I’ve spent hundreds of hours in my home studio in Monterrey, tweaking the mix for "Loosen your Heels" and questioning if the bridge on the title track is too long. The chaotic reality of being a multi-hyphenate artist is that you don't have the luxury of a sterile, high-end studio. You have a desk covered in notes, a cat (or three daughters) wandering in, and the constant pressure of making sure the sound quality rivals the giants on Spotify. It’s unpolished, it’s raw, and honestly, it’s the only way I know how to make music that feels real.

Kill Your Darlings: From 30 Demos to 12 Tracks

The hardest part of this project hasn't been the writing: it’s been the cutting. I started this journey with over 30 demos. Some were just fragments of melodies I hummed into my phone while driving to a wedding gig; others were fully fleshed-out stories about the anxiety of balancing a career with a passion. But an album needs a narrative. It needs to breathe.

Jesse Lopez reflecting by a sunlit window

Reflecting on the tracks that didn't make the cut.

Cutting a song you love is like losing a friend. You remember where you were when you wrote it, how it felt to finally nail that vocal take, and yet, if it doesn't fit the "Something to talk about" vibe, it has to go. This emotional rollercoaster is part of the vulnerability of releasing original music. You’re putting your heart on a platter and hoping people find themselves in the lyrics.
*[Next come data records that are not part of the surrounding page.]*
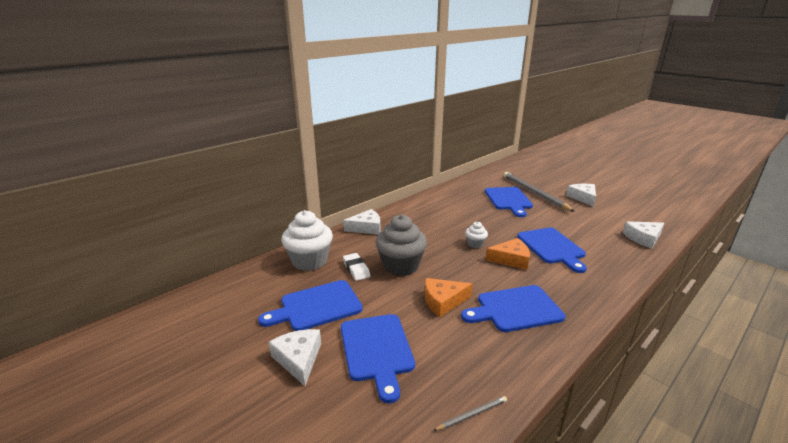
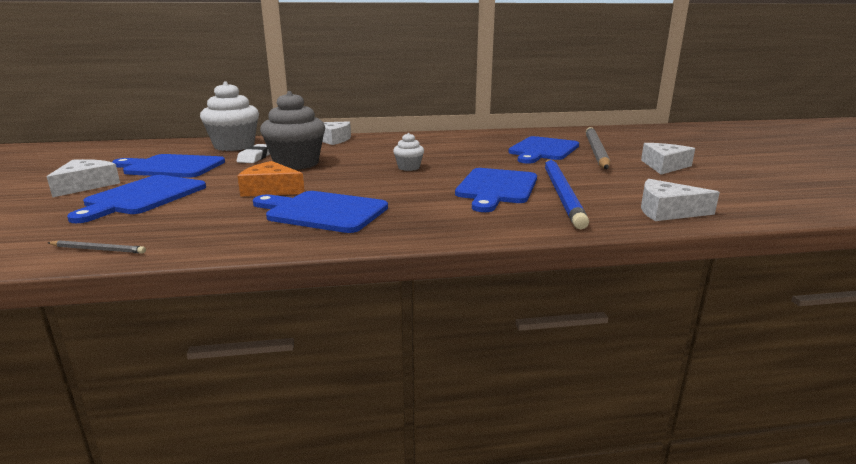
camera: 35 degrees right, 5 degrees down
orange cheese [486,238,530,270] -> none
none -> blue pencil [545,159,589,229]

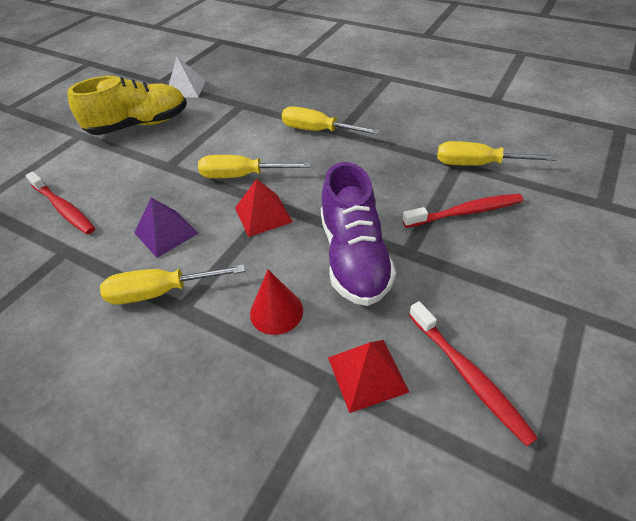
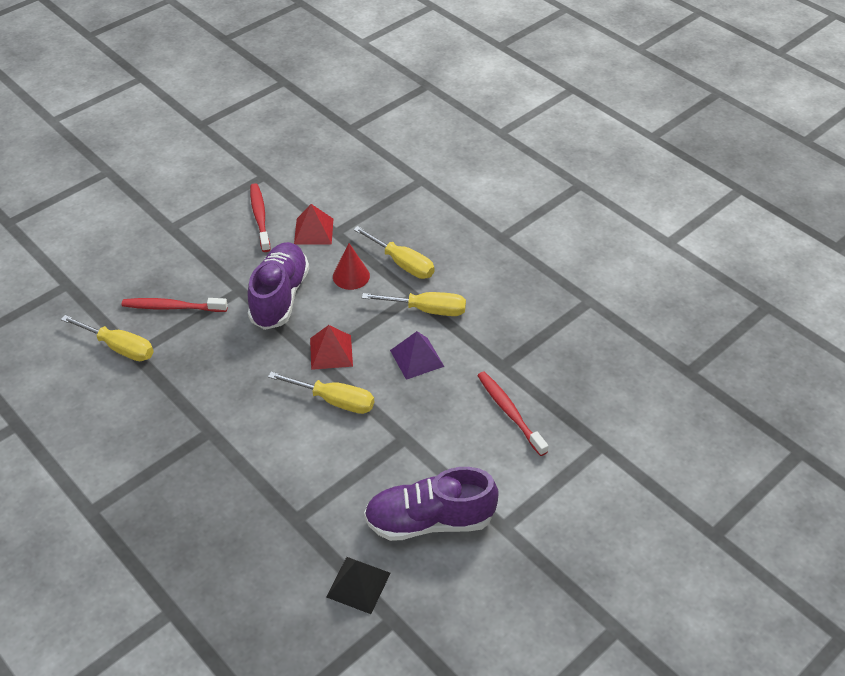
camera: 165 degrees left, 0 degrees up
yellow shoe [67,76,187,135] -> purple shoe [364,467,499,541]
white pyramid [169,57,206,98] -> black pyramid [326,557,391,614]
yellow screwdriver [282,106,380,135] -> yellow screwdriver moved to [353,226,434,279]

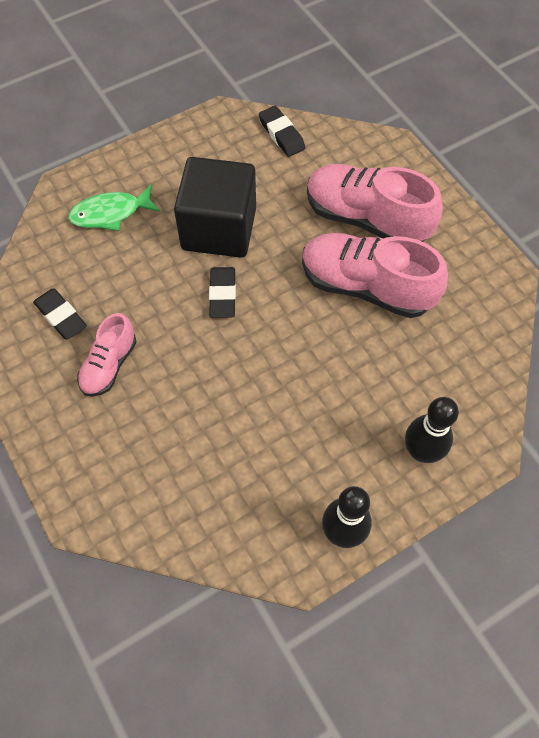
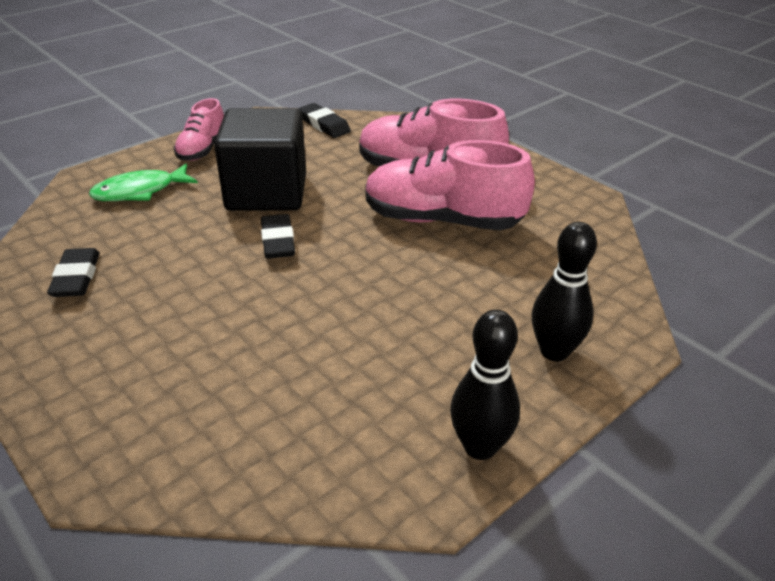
camera: 10 degrees left, 25 degrees down
black eraser [33,288,87,339] -> black eraser turned 45 degrees clockwise [47,248,100,297]
pink shoe [77,313,136,397] -> pink shoe moved to [174,98,224,161]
As a songwriter with a background in psychology, I’m obsessed with the "why" behind human connection. Each of these 12 tracks is a case study in a specific moment: a feeling of "Hiraeth," or the simple joy found in "Loosen your Heels."

The track ordering is where the real 3 AM crisis happens. Do I start with the high-energy pop anthem or the moody, acoustic ballad? I’ve moved track seven to track three and back again at least 14 times this week. I want the listener to feel like they are sitting in my living room, listening to me tell stories between songs. That connection is why I do this.